One of the many roadblocks to 19.2 cans in the past were volume minimums which forced breweries to buy an entire truckload of a single brand in order to get the the bulk pricing needed to hit $2.99/$3.49/$3.99 price points on a store shelf through distribution. The digital print can companies mentioned above however are now able to offer short, flexible runs of 19.2s, which helps with cash flows, inventory management, warehouse space, and sheer commitment & risk overall. Similar to a shrink sleeve or a labeled can, digital printed cans still aren’t cheap, but with premium priced recipes, when self-distributing, and/or selling to venues where the beer is sold at a massive premium, its feasible to go high.
#16 Functional Variety Packs
The Variety Pack started off as an actual variety of beer styles. Novel concept, right? Then it evolved into a more experiential pack of different riffs on a given style, most commonly IPA. More recently they’ve layered in the occasion with different ABVs, for example a Session IPA, Pale Ale, a regular IPA, and an Imperial IPA. Now, the growth of NAs and emergence of THC has opened the doors to ingredients that are prohibited from packaging with alcohol making mood and function the new spice of life.
While beer sales have taken a hit lately, Lagunitas has been at the forefront of creative innovation in the NA beer adjacent space, particularly with Hoppy Refresher. Their aggressive advancement on the chess board is continuing in the Hop Water space as they begin testing a functional variety pack that includes a “mood lifting” Spicy Mango with ashwagandha flavor; “a replenish proposition” in Coconut and Pineapple with lemon balm that is “really driving home that hydration”; a “recharge proposition” in Tropical Hibiscus with caffeine; and a “relaxing” offering in Chamomile and lemon.
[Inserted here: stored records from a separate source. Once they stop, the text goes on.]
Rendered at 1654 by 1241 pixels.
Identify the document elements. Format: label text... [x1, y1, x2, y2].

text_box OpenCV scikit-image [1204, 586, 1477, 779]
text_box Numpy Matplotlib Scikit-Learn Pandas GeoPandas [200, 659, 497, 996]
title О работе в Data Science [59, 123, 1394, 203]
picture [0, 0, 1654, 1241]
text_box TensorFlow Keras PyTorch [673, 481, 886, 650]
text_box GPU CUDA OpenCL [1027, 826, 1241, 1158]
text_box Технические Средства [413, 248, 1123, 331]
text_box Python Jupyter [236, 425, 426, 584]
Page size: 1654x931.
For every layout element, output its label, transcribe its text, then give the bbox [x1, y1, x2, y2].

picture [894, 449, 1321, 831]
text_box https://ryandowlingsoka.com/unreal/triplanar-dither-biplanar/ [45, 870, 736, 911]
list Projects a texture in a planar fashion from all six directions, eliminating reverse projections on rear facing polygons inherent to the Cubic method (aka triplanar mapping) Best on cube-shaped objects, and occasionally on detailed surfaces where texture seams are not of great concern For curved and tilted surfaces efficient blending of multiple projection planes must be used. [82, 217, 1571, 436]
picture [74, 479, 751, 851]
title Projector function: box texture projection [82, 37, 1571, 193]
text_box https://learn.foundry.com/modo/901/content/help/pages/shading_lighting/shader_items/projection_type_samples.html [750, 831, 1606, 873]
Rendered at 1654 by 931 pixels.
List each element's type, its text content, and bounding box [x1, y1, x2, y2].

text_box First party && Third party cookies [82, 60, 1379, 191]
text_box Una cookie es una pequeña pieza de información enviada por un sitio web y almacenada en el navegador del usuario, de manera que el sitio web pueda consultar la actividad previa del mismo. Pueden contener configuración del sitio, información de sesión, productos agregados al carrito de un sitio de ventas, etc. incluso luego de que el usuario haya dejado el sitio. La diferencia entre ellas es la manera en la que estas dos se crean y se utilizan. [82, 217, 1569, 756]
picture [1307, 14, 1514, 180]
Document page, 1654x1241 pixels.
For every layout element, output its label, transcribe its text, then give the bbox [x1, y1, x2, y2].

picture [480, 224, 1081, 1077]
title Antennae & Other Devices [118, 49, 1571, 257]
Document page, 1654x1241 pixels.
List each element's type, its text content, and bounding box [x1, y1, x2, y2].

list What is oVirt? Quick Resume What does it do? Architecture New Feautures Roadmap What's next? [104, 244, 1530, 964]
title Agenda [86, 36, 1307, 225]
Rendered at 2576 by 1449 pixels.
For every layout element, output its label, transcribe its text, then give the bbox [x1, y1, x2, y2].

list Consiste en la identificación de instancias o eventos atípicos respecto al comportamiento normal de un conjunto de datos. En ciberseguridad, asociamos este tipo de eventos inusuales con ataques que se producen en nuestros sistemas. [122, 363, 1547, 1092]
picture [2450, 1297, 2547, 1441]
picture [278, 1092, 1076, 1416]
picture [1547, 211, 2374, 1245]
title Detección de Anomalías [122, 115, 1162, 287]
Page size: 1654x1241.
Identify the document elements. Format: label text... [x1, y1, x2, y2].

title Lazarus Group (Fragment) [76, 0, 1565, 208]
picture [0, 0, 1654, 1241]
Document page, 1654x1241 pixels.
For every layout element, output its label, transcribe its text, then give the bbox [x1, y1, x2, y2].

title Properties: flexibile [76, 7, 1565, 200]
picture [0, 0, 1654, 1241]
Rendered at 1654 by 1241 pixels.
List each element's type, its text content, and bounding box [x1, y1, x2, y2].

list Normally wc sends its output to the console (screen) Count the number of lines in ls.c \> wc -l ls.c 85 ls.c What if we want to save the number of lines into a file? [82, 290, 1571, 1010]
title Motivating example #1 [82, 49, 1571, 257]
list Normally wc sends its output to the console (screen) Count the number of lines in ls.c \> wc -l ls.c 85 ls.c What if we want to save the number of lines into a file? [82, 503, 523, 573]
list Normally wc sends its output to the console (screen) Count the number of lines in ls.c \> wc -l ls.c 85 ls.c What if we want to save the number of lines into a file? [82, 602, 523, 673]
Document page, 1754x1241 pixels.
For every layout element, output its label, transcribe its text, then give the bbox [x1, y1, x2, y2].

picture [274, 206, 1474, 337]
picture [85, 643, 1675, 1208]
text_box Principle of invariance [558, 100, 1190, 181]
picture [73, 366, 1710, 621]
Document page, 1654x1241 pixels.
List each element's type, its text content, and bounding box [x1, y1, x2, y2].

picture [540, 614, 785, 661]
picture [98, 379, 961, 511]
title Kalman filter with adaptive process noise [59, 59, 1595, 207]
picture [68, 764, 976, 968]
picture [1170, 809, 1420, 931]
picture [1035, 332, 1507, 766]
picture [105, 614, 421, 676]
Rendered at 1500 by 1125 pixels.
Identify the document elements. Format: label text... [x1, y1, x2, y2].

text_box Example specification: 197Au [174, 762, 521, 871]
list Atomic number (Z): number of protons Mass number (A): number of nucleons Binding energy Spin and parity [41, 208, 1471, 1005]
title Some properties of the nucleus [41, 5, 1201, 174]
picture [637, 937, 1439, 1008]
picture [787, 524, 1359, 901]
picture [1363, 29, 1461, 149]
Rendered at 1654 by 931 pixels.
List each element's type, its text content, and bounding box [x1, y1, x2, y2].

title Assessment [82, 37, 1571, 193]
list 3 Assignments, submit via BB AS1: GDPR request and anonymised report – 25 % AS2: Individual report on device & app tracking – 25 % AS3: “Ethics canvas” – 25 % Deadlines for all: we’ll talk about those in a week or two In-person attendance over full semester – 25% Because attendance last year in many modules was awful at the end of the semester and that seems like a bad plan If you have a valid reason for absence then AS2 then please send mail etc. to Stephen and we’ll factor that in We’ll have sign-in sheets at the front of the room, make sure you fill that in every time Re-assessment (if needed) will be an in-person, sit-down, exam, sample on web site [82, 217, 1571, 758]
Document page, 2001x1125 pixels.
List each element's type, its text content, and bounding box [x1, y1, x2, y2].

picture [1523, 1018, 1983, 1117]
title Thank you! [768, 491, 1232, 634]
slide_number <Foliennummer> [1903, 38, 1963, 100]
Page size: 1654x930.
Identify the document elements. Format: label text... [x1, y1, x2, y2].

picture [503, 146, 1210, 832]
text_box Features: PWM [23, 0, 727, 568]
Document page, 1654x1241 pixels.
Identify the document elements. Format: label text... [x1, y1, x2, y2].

The folks at Fair State Coop in MN always seem to be ahead of the curve as well, demonstrating these strategies on a much smaller scale as Lagunitas, and rolled out similar lines for “High or Dry January” that included caffeinated, THC, and CBD sparkling waters. Nostradouglas sees these two examples as early trend setters, where Hop Water serves as the base for getting into uppers (caffeine) and downers (THC & CBD), perhaps packed in a variety format.
Can you explain who and for what experience a 19.2 oz single is for? I see them - now including zombie dust - at the grocery or c-store and genuinely don’t understand who is buying those ( or Anti Hero or SNPA) and why. This excludes the obvious alcohol units per $$ play.